The better to see it: The crust for Mushkie's Mocha Mousse Pie is baked in glass for a nice presentation at the table.

It’s on! Time once again for Beer Madness, in which we send 32 foaming contenders into the ring and, in the end, crown just one of them. As it was last year, our field for 2014 is local — if you stretch the definition just a little and consider a few eastern Pennsylvania breweries to be in the neighborhood. Which is just what we did.

There’s a lot to take in: beer columnist Greg Kitsock’s overview of the contest; our amazing interactive bracket, where you can cast a vote in each matchup; a style glossary of beers; a look at this year’s panelists; and details about where you can go to taste all 32 of the competition brews and register your preferences. Get reading!

For the non-beer-inclined, we have our usual sterling selection of stuff, including Tim Carman’s look at the Washington area’s annual restaurant awards — the Rammys — and how the selection method has changed over the years; and Bonnie S. Benwick’s roundup of recipes for Lent.

And, of course, there’s our Free Range chat, which starts at noon sharp and is a weekly forum for all things culinary. Bring your questions and opinions; we’re glad to have ’em and respond to as many as we can. To get things started, here’s a leftover question from a recent chat:

How much does changing from a metal pan to a Pyrex glass one affect the cooking time? I know that the heat transfer for glass is slower and that it will hold the heat longer when removed from the oven.

You’re right: Pyrex, and other tempered glass, takes longer to heat up and longer to cool down than metal. Once hot, it’s able to maintain a steady temperature, which is a good thing for baked goods.

Because glass is so efficient, you often need to make adjustments in either baking time or temperature, or both, when baking. Otherwise, food tends to get overbaked or over-browned.

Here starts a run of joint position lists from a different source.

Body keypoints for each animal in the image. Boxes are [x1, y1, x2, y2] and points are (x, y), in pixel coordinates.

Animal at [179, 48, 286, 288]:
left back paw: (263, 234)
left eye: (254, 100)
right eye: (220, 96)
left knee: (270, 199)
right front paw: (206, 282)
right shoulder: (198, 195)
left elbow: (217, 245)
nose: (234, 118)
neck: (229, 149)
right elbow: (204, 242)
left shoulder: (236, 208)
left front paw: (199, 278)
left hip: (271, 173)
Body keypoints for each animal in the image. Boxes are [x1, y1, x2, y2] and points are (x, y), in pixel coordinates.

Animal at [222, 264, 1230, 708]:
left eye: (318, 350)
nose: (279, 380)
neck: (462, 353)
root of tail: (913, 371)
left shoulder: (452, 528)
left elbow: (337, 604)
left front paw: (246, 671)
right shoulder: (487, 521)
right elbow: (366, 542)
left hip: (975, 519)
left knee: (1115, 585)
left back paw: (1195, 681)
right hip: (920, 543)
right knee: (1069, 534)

The folks at Pyrex address this on their Web site. Here’s their advice: “If you’re cooking in glass, set the temperature to 25 degrees lower. Glass holds heat better, so you don’t need as much of it.”

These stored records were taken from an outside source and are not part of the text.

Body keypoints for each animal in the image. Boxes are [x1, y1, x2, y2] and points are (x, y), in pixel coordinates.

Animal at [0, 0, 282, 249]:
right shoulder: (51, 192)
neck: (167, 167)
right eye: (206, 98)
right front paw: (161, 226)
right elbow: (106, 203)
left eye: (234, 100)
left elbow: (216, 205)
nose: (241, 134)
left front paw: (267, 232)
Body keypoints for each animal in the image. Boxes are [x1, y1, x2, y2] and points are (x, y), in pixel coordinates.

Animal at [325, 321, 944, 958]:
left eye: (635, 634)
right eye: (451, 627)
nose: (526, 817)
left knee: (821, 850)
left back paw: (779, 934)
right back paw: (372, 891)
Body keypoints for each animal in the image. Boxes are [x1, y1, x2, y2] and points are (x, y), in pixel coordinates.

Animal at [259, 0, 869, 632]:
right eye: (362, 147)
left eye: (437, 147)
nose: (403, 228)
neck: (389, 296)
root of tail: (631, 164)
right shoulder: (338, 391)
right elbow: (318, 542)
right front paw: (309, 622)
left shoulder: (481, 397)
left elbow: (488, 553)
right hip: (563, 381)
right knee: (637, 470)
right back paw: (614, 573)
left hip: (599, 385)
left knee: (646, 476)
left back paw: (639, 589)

Here’s a fun YouTube video that discusses the difference between glass and metal. It shows a sheet cake baked in metal at 350 degrees, in glass at 350 degrees and in glass at 325 degrees. A very clear illustration!

And here are a few selections from our Recipe Finder database that will give your Pyrex a good workout. They were specifically designed to be cooked or baked in glass, so for these, you won’t have to make any time or temperature adjustments at all!

Savory Cheese and Chive Bread — by the incomparable Dorie Greenspan. She prefers Pyrex for this quick bread, which is salty and savory.

Walnut and Cheddar Loaf — another savory quick bread.

Classic Macaroni and Cheese — an ideal way to fill a glass casserole.

Stuffed Flounder — for some baked dishes with acidic ingredients (this one includes lemon juice), nonreactive glass is the material of choice.

Green Quiche — crustless and made in the microwave — another place where glass finds a good home.

Salmon Tacos With Roasted Corn and Chili Adobo Cream — the corn roasts in Pyrex, the salmon cooks in a grill pan on the stove top.

Mushkie’s Mocha Mousse Pie — here, the glass allows a clear view of the chocolate-wafer-based crust.

Heather’s Bourbon Chocolate Pecan Pie — specifically calls for a Pyrex pie plate.